Some other places i have used some other microcontroller like MPC555
with ethernet chip. If i would do it again, i would use SAM7X chip.

Katti

[unterhaus]

unfortunately, usb isn't suitable for feedback control because the spec has massive latency built into it.

If the feedback control loop is just being fed commands over USB, it will work. Ethernet is probably better. People also use firewire, because it doesn't have the latency.

Anyone that has written kernel drivers should be able to write hal drivers with no problems.

[Xerxes]

There are cheap serial port cards as well. I guess couple of these would do the job:
http://www.usbgear.com/1x-Serial-PCI.html

The default trajectory planner and PID period in EMC is 0.001 seconds (1 kHz) so I guess it is sufficient update rate for motion control. 20 kHz is used only in motor torque regulation loop, not position loop. There is no point of running 20 kHz position loop when mechanical bandwidth of machine may be under 100 Hz.

[andy55]

May be i should look inside some "stepgen" module, take all stepgen code out and istead send packet out by Linux network interface. Network just because it is easiest way to implement and test. Then may be put same driver in other PC, just receiving packets and driving them to stepgen.
Katti

That's a good idea. You should write down what you want to do and send it to one of the emc mailing lists. There are lots of experienced people there who might have valuable things to comment and suggest.

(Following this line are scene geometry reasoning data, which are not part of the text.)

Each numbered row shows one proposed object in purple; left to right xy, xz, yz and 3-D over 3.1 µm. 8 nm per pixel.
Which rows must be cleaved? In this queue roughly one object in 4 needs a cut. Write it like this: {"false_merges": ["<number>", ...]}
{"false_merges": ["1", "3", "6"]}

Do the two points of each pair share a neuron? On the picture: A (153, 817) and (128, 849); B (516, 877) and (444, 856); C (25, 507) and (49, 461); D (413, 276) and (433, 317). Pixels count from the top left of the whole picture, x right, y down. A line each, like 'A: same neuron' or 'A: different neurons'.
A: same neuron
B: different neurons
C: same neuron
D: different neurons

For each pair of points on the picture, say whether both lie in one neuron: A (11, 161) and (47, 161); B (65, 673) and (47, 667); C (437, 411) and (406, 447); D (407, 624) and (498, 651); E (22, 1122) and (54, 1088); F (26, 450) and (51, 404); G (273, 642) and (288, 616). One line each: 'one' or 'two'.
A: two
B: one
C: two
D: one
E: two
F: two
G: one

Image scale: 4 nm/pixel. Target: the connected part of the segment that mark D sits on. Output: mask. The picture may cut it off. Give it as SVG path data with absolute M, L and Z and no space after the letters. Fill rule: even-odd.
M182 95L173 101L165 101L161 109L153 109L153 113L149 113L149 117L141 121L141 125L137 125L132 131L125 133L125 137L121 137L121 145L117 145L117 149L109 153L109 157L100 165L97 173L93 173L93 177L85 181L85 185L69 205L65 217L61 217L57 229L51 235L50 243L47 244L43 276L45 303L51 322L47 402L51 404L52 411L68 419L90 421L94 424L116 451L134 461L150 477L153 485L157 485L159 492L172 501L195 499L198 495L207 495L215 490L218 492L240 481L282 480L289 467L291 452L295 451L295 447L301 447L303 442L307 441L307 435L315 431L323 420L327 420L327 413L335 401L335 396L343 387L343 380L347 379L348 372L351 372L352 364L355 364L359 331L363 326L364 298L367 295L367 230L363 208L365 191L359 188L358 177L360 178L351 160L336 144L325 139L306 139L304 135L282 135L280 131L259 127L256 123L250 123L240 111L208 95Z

what kind of hardware is needed in the servodrive end to be able to receive and transmit on ethernet (I'm guessing UDP packets?)

would it requre one network card per motion axis, or could many axes share one network port ? (100/1000 MBit hub in-between ?)

[tbyrd0918]

I'm using Mach3 with ncPod, but as you know it's Windows based. What is available for EMC2 for USB, Firewire, Ethernet, etc. (par is obsolete) that will give me enuf for 6 axis and a good handful of IO for tool changing? ncPod is fast enuf for my apps but limits the number of available IO pins.

T. Byrd

[andy55]

There is nothing for USB/FireWire/Ethernet as far as I know. The problem with USB is latency, I don't know about FireWire/Ethernet.

A lot of people are using the Mesa M5i20 (www.mesanet.com). It's a PCI card so you'll need a desktop computer (not a laptop).

It's FPGA based so you can configure how many pins you use for motion control and how many for I/O. With the 4-axis setup you get two sets of 16-in 8-out I/O.
If you need 6-axis then you can use the 8-axis FPGA config and that will leave you with one set of 16-in and 8-out I/O.

AW

[Coyote73]

I dont know if I understood well, but I think that EMC2 uses all cards like servo-to-go,mesa,.. in the same manner. That is that FPGA doesnt run PID at all, only counters are true real-time. PID loops are calculated in EMCMOT routine in rt-linux. This gives a compatibility of choosing different motion boards, which in fact become a I/O board with high speed counters. If you indend to use FPGA to compute PID you should make new code for FPGA and for EMC2.
The best way would be to have a servo driver with standard communications protocol and let do the driver all necessary regulation loops. EMC2 could only work the trajectory and send servos position setpoints. A normal USB or ethernet communication would not be the best, since TCP, UDP cannot be used as real-time communication. There exists SERCOS III protocol, it is very similar to ethernet (hardware layer) but its real-time isochronous communication, build for servo communication.
It would be great if someone could write drivers to use a some standard communication board (sercos, profibus, devicenet,..) to use with EMC2.